What you are asked to do — Collect each line of the records containing the string "font".
### Records to process ###
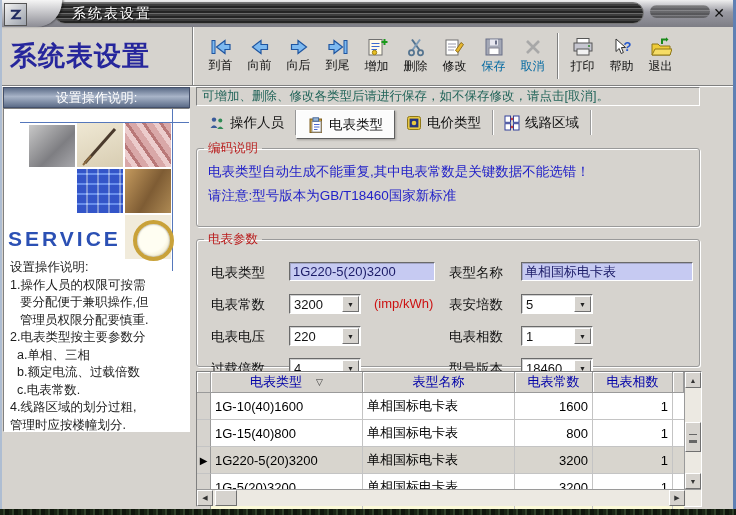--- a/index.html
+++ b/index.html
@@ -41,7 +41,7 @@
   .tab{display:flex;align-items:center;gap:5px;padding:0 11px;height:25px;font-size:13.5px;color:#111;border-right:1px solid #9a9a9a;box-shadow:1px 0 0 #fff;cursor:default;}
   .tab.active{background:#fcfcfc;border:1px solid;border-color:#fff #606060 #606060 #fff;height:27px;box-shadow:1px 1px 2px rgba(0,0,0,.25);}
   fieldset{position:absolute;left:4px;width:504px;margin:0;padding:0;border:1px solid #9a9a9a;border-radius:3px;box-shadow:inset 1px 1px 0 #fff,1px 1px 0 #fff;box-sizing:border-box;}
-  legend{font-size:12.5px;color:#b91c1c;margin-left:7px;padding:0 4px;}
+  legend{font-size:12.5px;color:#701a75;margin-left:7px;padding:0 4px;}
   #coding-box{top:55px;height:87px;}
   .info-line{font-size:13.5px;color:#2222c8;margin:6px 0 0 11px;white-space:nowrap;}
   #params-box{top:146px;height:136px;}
###
Solved problem —
   .tab{display:flex;align-items:center;gap:5px;padding:0 11px;height:25px;font-size:13.5px;color:#111;border-right:1px solid #9a9a9a;box-shadow:1px 0 0 #fff;cursor:default;}
-  legend{font-size:12.5px;color:#b91c1c;margin-left:7px;padding:0 4px;}
+  legend{font-size:12.5px;color:#701a75;margin-left:7px;padding:0 4px;}
   .info-line{font-size:13.5px;color:#2222c8;margin:6px 0 0 11px;white-space:nowrap;}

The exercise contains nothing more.